Annotation-Free Indoor Radio Mapping via Physics-Informed Trajectory Inference

TL;DR

This paper introduces a physics-informed, label-free indoor radio mapping method that infers user trajectories solely from CSI data, eliminating the need for extensive site surveys or IMU sensors.

Contribution

It proposes a novel trajectory inference framework leveraging local spatial continuity of multipath propagation, without user location labels or IMU data.

Findings

Achieves an average localization error of 0.88 meters.

Reduces propagation-parameter estimation error to 6.68%.
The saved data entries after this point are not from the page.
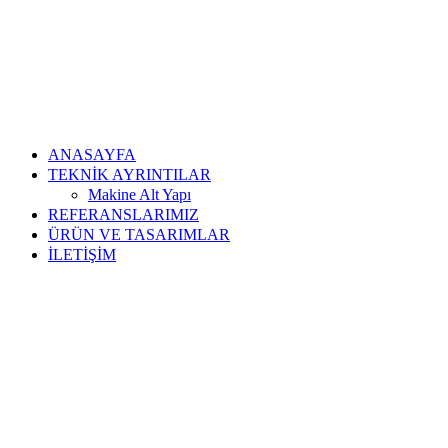
ANASAYFA
TEKNİK AYRINTILAR
Makine Alt Yapı
REFERANSLARIMIZ
ÜRÜN VE TASARIMLAR
İLETİŞİM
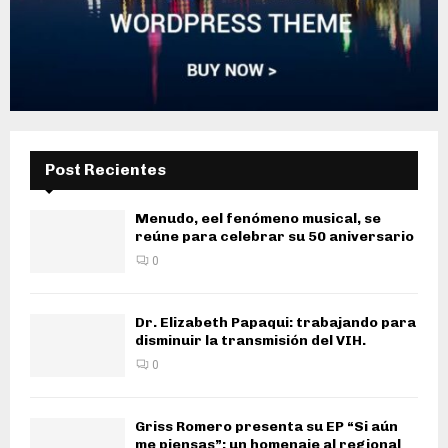
Post Recientes
Menudo, eel fenómeno musical, se
reúne para celebrar su 50 aniversario
0
Dr. Elizabeth Papaqui: trabajando para
disminuir la transmisión del VIH.
0
Griss Romero presenta su EP “Si aún
me piensas”: un homenaje al regional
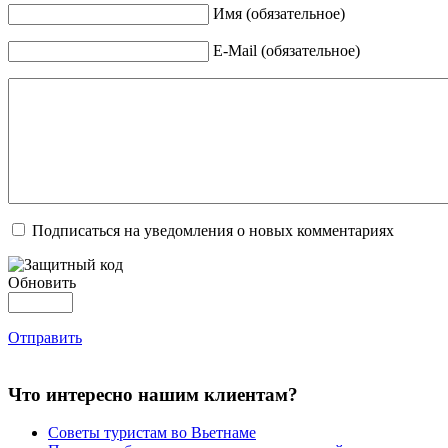
Имя (обязательное)
E-Mail (обязательное)
Подписаться на уведомления о новых комментариях
Обновить
Отправить
Что интересно нашим клиентам?
Советы туристам во Вьетнаме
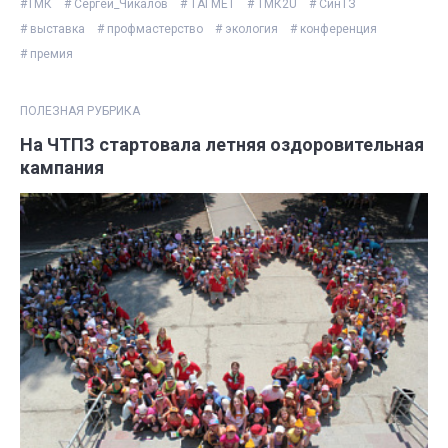
#ТМК
# Сергей_Чикалов
# ТАГМЕТ
# ТМК2U
# СинТЗ
# выставка
# профмастерство
# экология
# конференция
# премия
ПОЛЕЗНАЯ РУБРИКА
На ЧТПЗ стартовала летняя оздоровительная
кампания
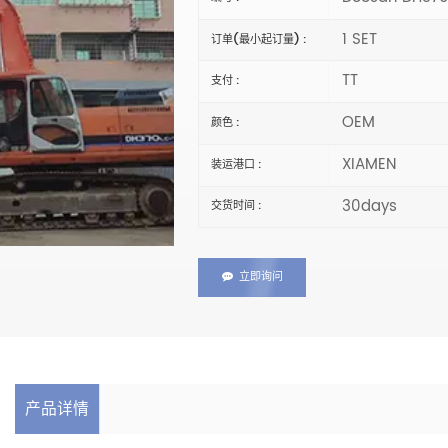
1 SET
订单(最小起订量) :
TT
支付 :
OEM
颜色 :
XIAMEN
装运港口 :
30days
交货时间 :
立即询问
产品详情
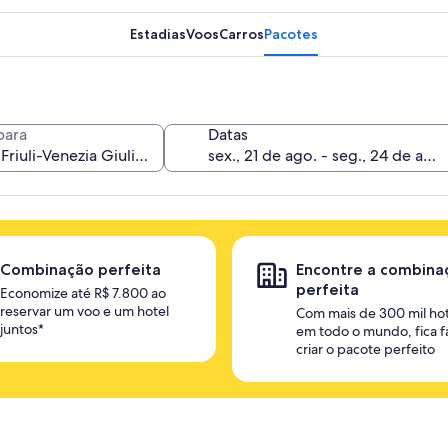
Estadias
Voos
Carros
Pacotes
para
Datas
Combinação perfeita
Encontre a combina
perfeita
Economize até R$ 7.800 ao
reservar um voo e um hotel
Com mais de 300 mil hot
juntos*
em todo o mundo, fica fá
criar o pacote perfeito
Outperforms existing channel-embedding and IMU-assisted methods.

Abstract

Constructing indoor radio maps traditionally requires extensive site surveys with precise user-location labels, making the calibration process costly and time-consuming. Existing calibration-reduction methods either depend on partial location annotations or exploit inertial measurement units (IMUs) to provide relative motion cues; however, IMU-assisted solutions are constrained by hardware availability, device-level access restrictions, and accumulated sensor drift. In this paper, we study a location-label-free indoor radio mapping problem under known access-point deployment geometry and a known walkable spatial domain. We propose a physics-informed trajectory inference framework that uses only Channel State Information (CSI), without relying on user-location labels or IMU measurements. The key idea is to recover the latent spatial coordinates of CSI measurements by exploiting the local spatial continuity of multipath propagation. To this end, we construct a Power-Angle-Delay Profile (PADP) feature distance from MIMO-OFDM CSI and show that, within a local neighborhood and under quasi-static multipath conditions, this distance provides a physically meaningful proxy for small spatial displacements. We then incorporate the PADP-based continuity constraint into a spatially regularized Bayesian inference model for joint trajectory recovery and propagation-parameter estimation. Experiments on a real-world industrial CSI dataset demonstrate that the proposed framework achieves an average localization error of 0.88 m and a relative beam map construction error of 6.68%, improving upon representative channel-embedding and IMU-assisted baselines.